In the present study, to control the effects of confounders such as age, gender, and race, we used an individually matched design. In the stratified analysis, no interactive effects were found, suggesting that these factors do not modify the correlation between ARHGAP35 rs1052667 polymorphism and osteosarcoma risk.

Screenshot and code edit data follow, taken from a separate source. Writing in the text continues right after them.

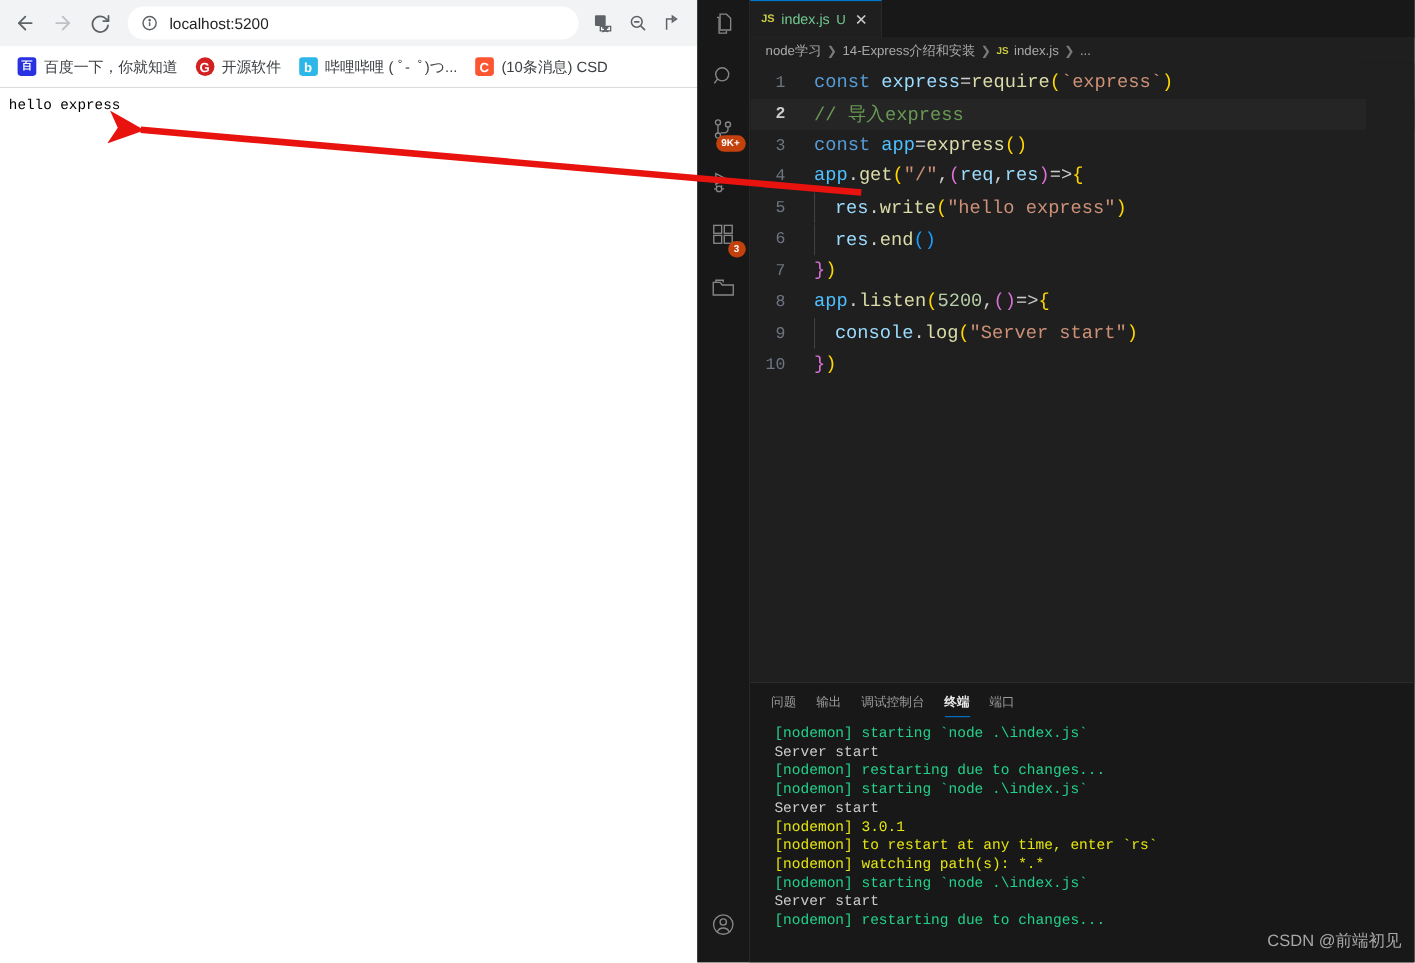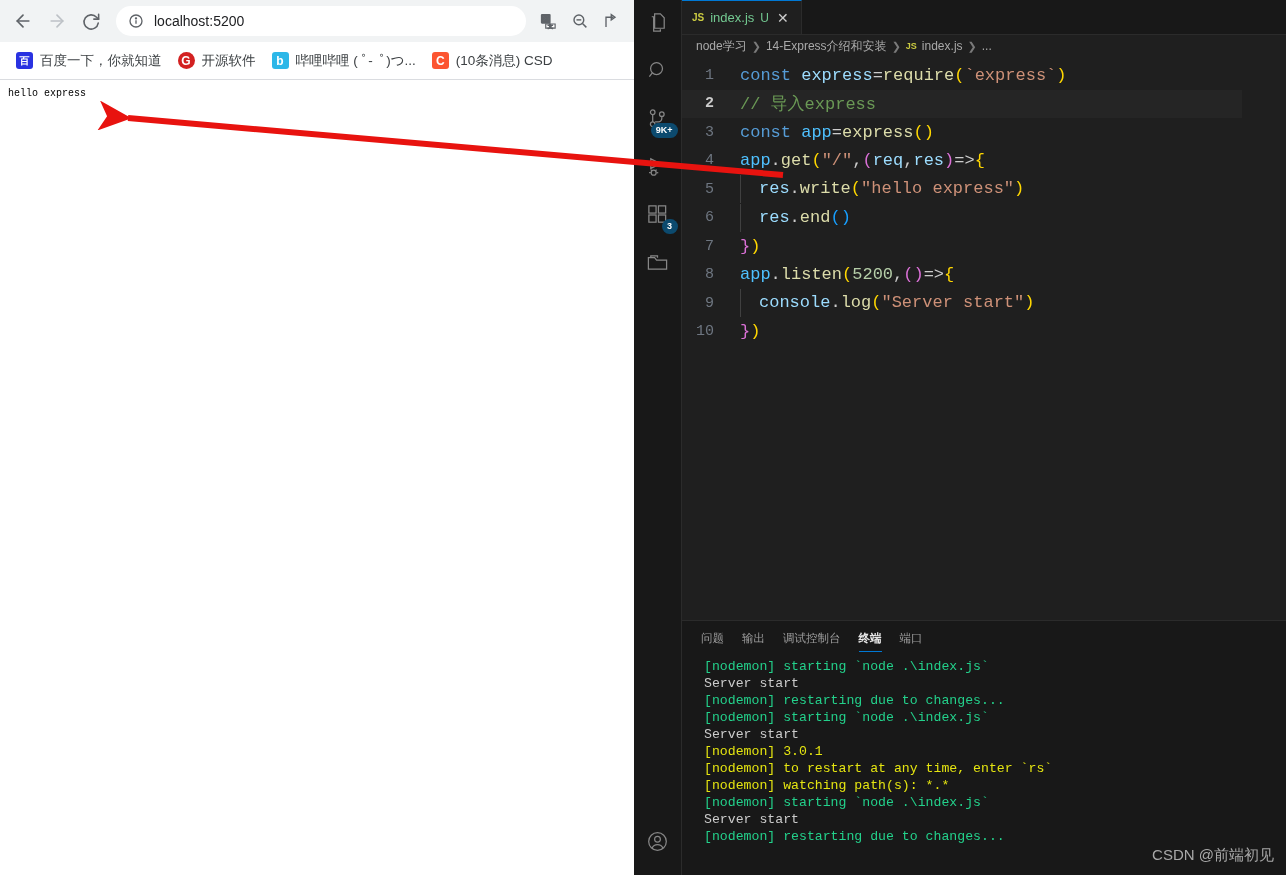--- a/index.html
+++ b/index.html
@@ -93,7 +93,7 @@
   }
   .page-text {
     font-family: "Liberation Mono", monospace;
-    font-size: 10px;
+    font-size: 13px;
     color: #000000;
     white-space: pre;
   }

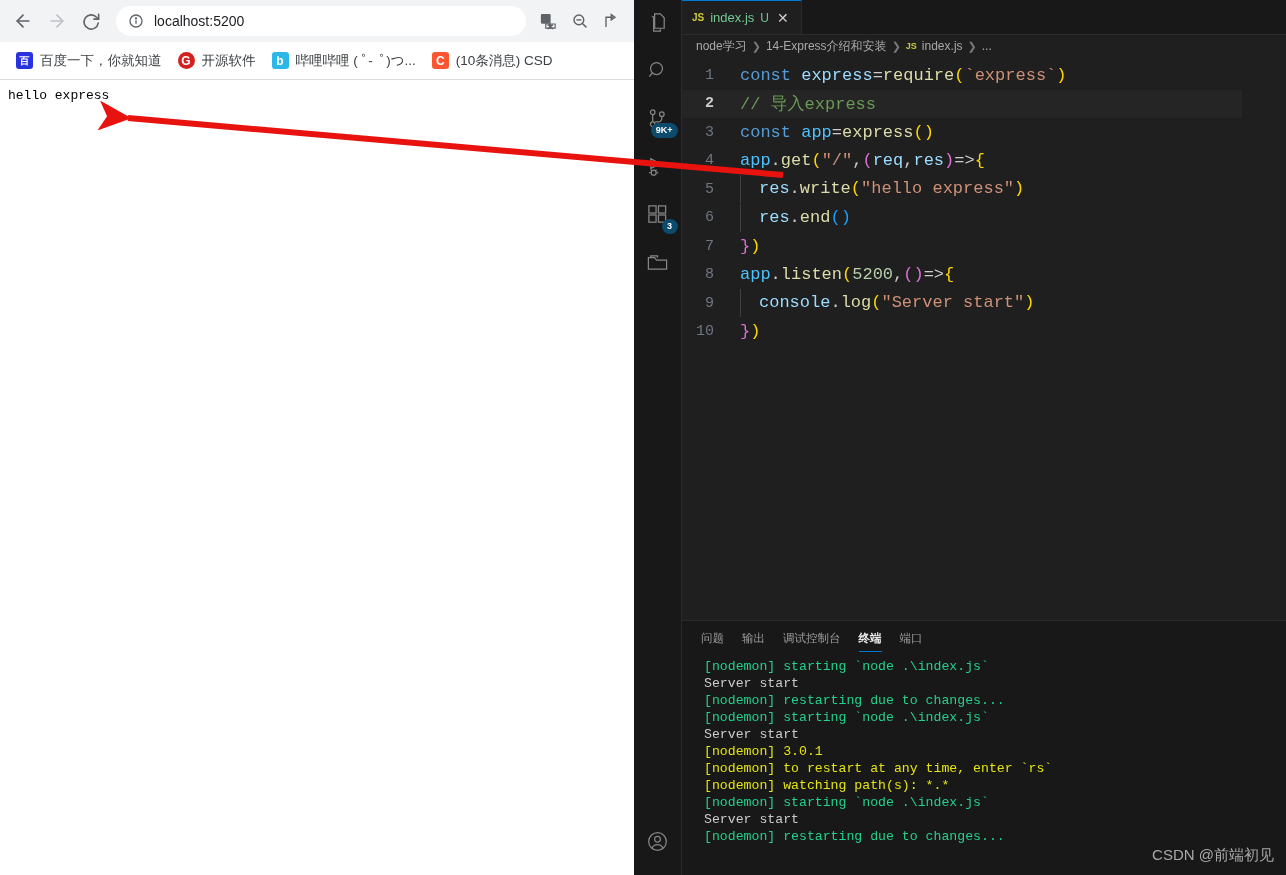--- a/index.html
+++ b/index.html
@@ -124,7 +124,7 @@
   .ab-badge {
     position: absolute;
     bottom: 6px; right: 4px;
-    background: #0c4a6e;
+    background: #c2410c;
     color: #ffffff;
     border-radius: 10px;
     font-size: 9px;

However, there were several limitations to our study. Potential selection bias might have occurred because the selection of control subjects in our study was hospital-based. Despite the analysis of ARHGAP35 rs1052667 polymorphism, we did not analyze other polymorphisms of this gene possibly able to modify the risk of osteosarcoma. Although this study is molecular epidemiological investigation based on clinic samples of osteosarcomas, it is deficient in functional analysis. Additionally, our findings were based on relatively small numbers and limited by small number of subjects in part of the genotype strata. Therefore, more genes deserve further elucidation based on a large sample and the combination of genes.

5. Conclusions

In summary, to the best of our knowledge, this is the first report investigating an association between ARHGAP35 rs1052667 polymorphism and osteosarcoma risk and prognosis in Guangxi patients. We have found evidence that the genotypes of ARHGAP35 rs1052667 T alleles may be correlated with increased risk and poor prognosis for osteosarcoma and that this polymorphism may be involved in the tumorigenesis of this type of tumor. Given that osteosarcoma is a highly fatal tumor, the finding of a genetic susceptibility (if confirmed) may have implications for screening and prevention.